Allow me point the humble visitor of this word emporium in the direction of two sites that, with my sincere conjecture, highly deserve your patronage. First of all there’s The Film Fiend. This cornucopia of pithy pronouncements concerning the cinematic arts is the lair of one T. Rigney, a man famed for his awesome B-Movie of the Week feature over at Blogcritics. In his natural habitat, Rigney critically ambulates through an array of films, the type conjoined to colossal names such as Gary Daniels and Vinnie Jones, you know the sort, masterpieces hidden underneath the crushing weight of authorial ineptitude, the dearth of production resources and disastrously mediocre thespians. These curious artefacts conceal their profundity behind a wealth of misrecognition devices, from subverting continuity to boom mikes subtly penetrating the frame – the stratagems through which a film like Mansquito can evade the clutches of the canon are infinite. Rigney, I feel, has the sentient awareness of this phenomenon coursing through his veins, hence the excellence of the Film Fiend project.

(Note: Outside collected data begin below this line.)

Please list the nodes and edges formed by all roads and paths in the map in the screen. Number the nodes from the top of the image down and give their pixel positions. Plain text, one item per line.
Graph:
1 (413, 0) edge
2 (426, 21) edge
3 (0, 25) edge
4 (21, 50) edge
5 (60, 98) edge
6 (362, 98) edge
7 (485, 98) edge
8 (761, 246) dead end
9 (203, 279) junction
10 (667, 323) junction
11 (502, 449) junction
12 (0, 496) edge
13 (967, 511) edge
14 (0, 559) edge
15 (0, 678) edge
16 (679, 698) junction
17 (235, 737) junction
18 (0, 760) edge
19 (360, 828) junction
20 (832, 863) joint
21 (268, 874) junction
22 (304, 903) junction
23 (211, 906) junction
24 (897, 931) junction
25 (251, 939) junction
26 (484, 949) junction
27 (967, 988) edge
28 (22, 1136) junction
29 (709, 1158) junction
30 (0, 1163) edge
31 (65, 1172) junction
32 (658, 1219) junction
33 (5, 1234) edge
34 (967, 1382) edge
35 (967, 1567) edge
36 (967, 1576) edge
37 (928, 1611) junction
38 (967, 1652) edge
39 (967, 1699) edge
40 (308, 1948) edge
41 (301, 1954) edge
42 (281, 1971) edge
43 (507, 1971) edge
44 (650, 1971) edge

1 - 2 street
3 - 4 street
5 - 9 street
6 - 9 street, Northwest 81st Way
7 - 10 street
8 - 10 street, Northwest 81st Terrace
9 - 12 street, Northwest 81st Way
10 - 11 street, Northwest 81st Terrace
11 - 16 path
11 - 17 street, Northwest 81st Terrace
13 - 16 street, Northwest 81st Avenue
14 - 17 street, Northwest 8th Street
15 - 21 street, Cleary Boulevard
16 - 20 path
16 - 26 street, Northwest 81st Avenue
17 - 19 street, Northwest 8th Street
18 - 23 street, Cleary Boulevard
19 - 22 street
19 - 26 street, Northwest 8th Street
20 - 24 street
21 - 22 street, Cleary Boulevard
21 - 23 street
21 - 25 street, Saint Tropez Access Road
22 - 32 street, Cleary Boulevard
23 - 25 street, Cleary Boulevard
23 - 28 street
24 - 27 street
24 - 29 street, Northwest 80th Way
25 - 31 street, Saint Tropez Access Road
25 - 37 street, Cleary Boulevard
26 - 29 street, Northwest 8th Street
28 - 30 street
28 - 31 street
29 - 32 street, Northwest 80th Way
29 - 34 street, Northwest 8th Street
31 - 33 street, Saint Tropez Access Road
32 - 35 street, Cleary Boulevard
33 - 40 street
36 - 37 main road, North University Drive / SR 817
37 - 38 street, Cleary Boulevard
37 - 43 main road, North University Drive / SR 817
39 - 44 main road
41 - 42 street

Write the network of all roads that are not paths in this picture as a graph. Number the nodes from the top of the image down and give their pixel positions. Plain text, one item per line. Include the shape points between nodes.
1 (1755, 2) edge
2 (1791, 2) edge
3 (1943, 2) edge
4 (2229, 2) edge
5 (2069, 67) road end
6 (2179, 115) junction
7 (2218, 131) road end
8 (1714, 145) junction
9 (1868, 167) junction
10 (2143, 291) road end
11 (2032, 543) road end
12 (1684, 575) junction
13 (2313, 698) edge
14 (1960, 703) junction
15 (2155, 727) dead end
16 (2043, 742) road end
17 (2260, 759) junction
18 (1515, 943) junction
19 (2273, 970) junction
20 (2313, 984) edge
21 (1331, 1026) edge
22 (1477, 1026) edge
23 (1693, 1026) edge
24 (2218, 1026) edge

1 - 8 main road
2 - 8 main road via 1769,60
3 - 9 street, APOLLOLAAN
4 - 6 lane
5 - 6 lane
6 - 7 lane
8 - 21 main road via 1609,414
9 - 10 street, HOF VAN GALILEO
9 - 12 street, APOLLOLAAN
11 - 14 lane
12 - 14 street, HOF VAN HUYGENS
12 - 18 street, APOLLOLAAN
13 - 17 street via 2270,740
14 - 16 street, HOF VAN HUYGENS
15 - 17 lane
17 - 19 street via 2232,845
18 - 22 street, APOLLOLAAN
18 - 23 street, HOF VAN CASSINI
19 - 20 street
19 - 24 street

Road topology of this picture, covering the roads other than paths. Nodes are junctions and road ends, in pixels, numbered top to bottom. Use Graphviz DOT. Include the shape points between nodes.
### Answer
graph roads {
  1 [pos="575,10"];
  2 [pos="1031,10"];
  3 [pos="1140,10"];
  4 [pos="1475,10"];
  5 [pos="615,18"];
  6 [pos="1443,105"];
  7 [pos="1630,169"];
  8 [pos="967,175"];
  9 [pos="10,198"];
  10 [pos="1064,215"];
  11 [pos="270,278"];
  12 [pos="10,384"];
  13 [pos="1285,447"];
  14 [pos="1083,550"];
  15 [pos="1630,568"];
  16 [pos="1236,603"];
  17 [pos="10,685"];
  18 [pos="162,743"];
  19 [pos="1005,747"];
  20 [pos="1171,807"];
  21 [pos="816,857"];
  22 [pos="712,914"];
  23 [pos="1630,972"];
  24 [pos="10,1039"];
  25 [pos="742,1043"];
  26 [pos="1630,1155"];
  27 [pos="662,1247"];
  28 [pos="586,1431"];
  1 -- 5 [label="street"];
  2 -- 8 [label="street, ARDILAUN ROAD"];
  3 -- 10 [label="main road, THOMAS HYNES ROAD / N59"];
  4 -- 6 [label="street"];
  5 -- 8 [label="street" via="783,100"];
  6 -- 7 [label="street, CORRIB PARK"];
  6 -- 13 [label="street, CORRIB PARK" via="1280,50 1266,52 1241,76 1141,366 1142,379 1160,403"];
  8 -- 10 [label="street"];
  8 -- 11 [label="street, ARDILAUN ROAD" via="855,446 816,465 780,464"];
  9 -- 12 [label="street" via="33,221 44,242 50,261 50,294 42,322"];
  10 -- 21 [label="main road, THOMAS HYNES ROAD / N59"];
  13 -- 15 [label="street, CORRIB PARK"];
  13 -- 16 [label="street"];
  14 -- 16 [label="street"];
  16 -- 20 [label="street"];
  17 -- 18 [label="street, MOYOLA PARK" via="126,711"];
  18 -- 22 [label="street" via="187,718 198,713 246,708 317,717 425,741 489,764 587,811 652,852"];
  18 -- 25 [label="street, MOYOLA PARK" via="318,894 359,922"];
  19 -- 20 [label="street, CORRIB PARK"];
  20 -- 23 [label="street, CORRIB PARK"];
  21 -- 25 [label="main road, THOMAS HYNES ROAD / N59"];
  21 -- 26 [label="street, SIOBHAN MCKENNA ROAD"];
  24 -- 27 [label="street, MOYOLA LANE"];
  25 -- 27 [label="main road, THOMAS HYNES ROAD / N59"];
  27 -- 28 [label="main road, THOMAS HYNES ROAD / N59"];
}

The other locus of interest to be remarked upon here is Shreyashi Ganguly’s Curious Insanity blog. This collection of musings – ruminations on the symptoms of our ‘insane world’ – finds itself textured by a very expressive lexicon, an impeccable grasp of the dance of language, from the ballet of metaphor to the waltz of polysyllabics. Clearly well acquainted with the pulsations of literary decency, Ganguly presents articulate considerations of black eyes ailing the culture, opining the recent spate of biographical books causing orgiastic fervour in the reading public and smearing whatever integrity the book shops have remaining. Thoughts smoothed and caressed by gentle inclusions of Woody Allen references and understated gestures to Images & Words simply colour the fantastic writing all the more.

These merit more than a mere disregarding, a flippant signifier of disinterest, an insolent spit towards. No, go and visit them, do it. These two catalogues of captivating reflection and articulate promulgation merit identification, for they are conspicuous in the sea of so much pedestrian and predictable guff that is the internet – they protrude from the truisms and immature rantings that constitute mighty portions of, for instance, the famed blogosphere. Why waste time elsewhere when you can find yourself entertained and mentally stimulated with the specific operations hitherto delineated?

I might also draw attention here to the other assorted names and shrines listed in the sidebar, each and every one of them garners my endorsement, go and cast thy eyes upon their golden insights.